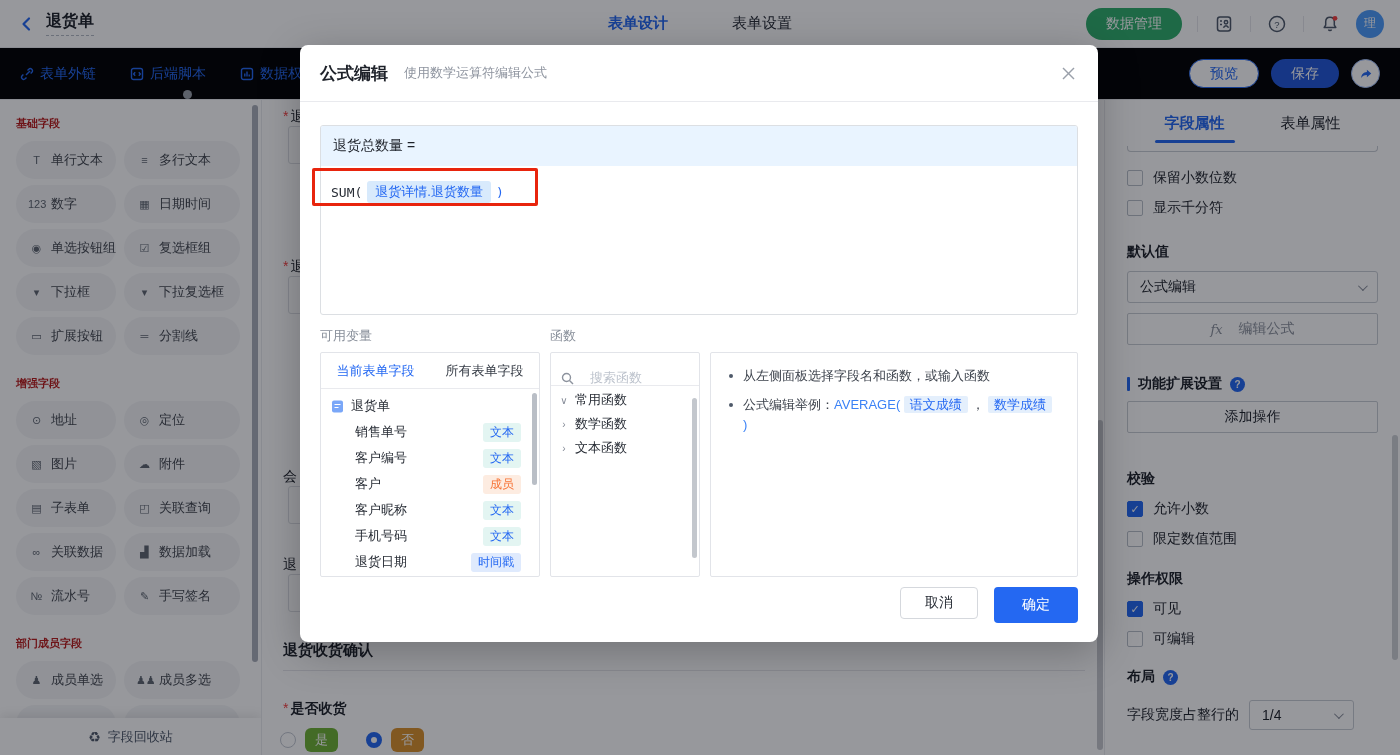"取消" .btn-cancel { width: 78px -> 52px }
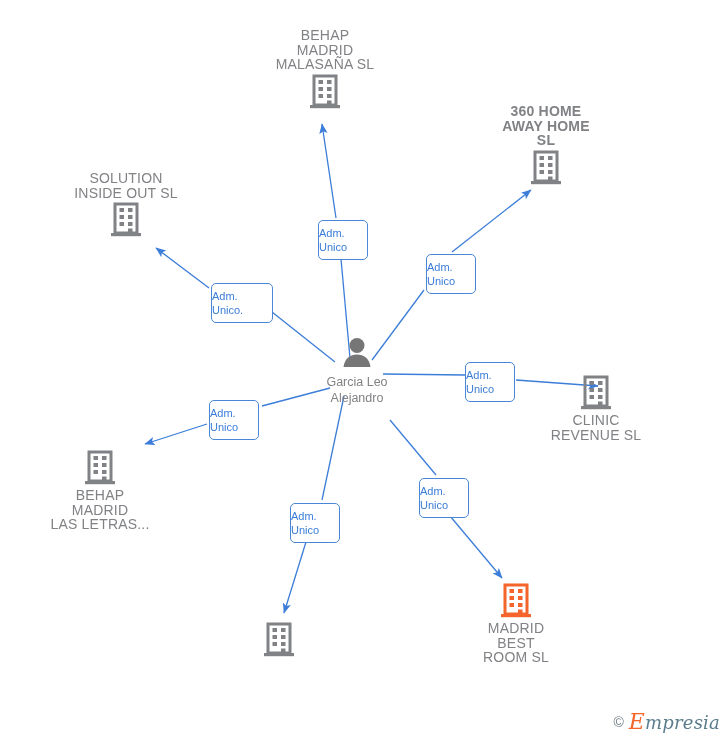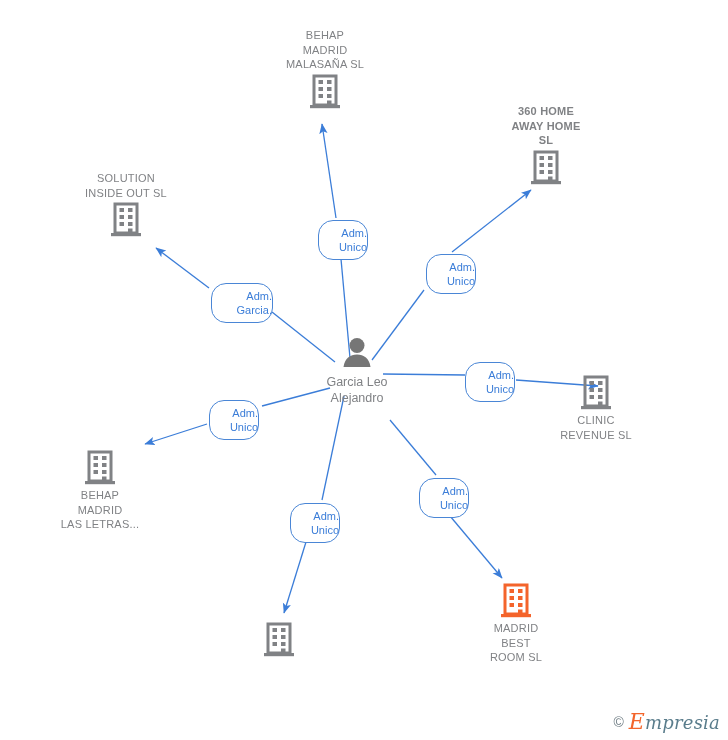"BEHAP" .node-label { font-size: 11px -> 14px }
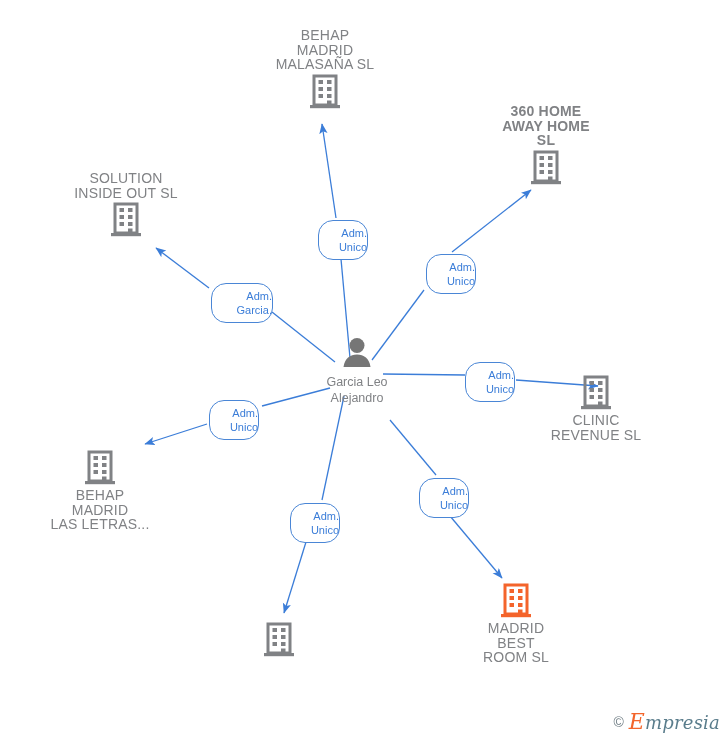"Adm." .edge-label { border-radius: 15px -> 5px; text-align: right -> left }
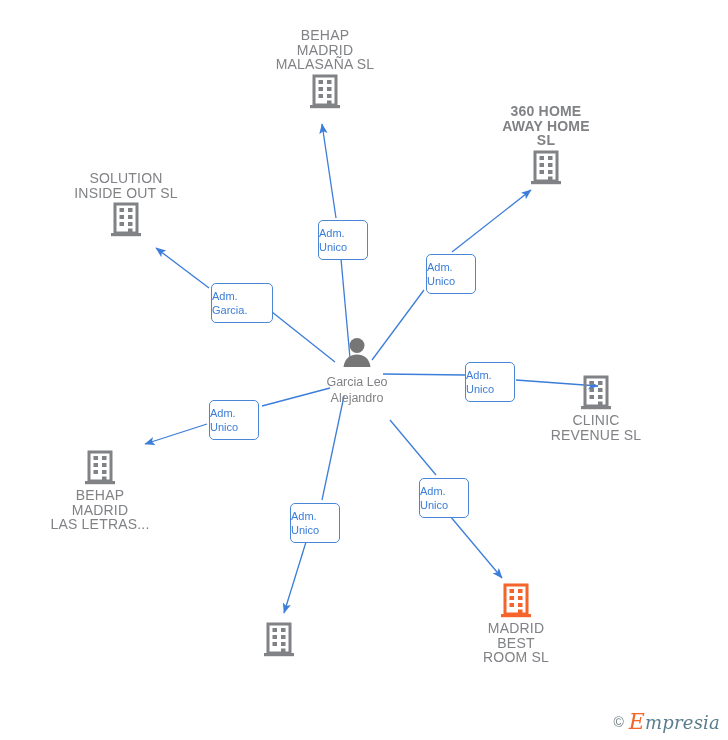"Garcia." span { text: Garcia -> Unico }
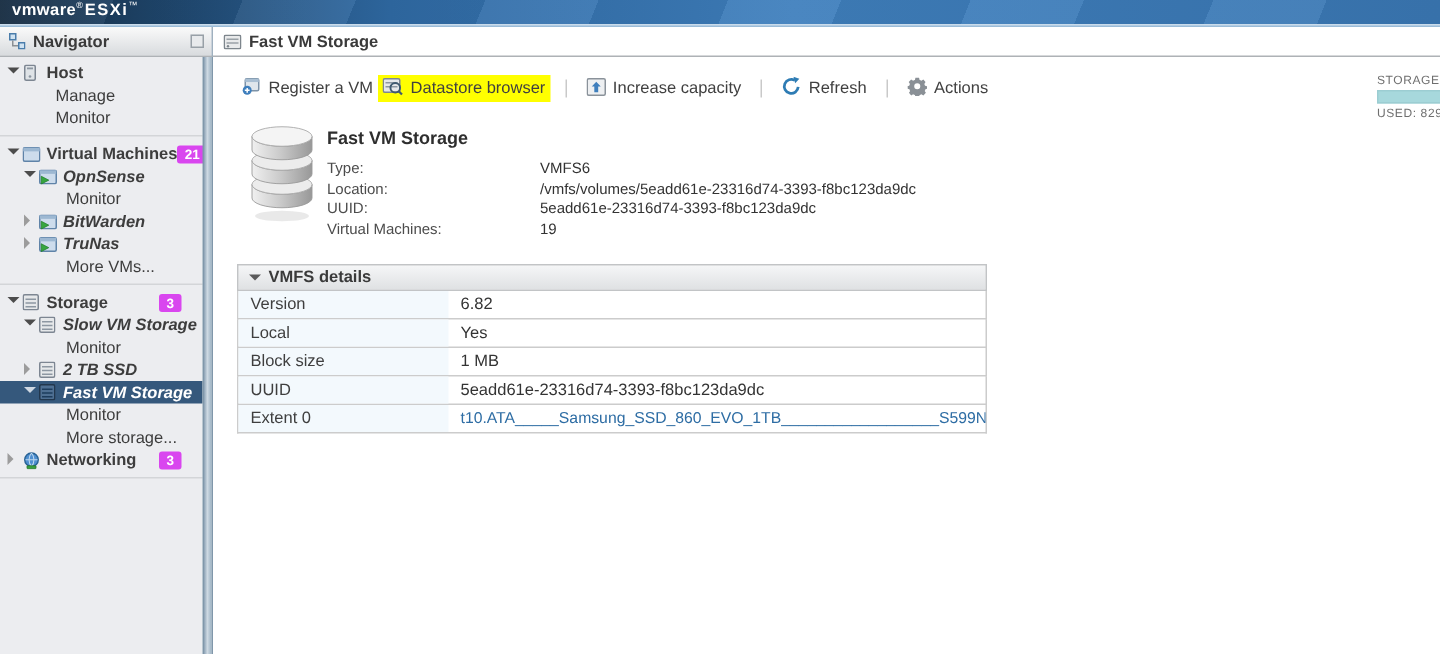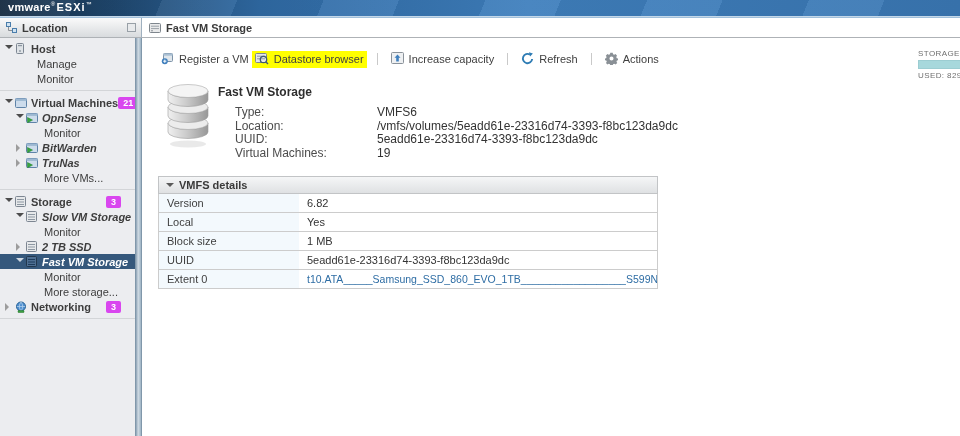"Location" span { text: Location -> Navigator }
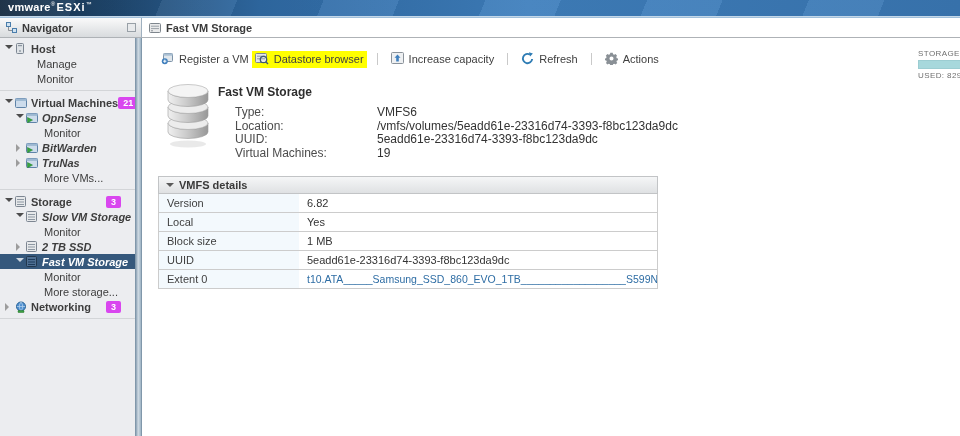"Type:" .frow { font-size: 12px -> 10px; margin-left: 17px -> none }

### Your task
Give the data above back unchanged, except for the pictures.

### Exercise solution
"取消" .btn-cancel { width: 78px -> 52px }
"BEHAP" .node-label { font-size: 11px -> 14px }
"Adm." .edge-label { border-radius: 15px -> 5px; text-align: right -> left }
"Garcia." span { text: Garcia -> Unico }
"Location" span { text: Location -> Navigator }
"Type:" .frow { font-size: 12px -> 10px; margin-left: 17px -> none }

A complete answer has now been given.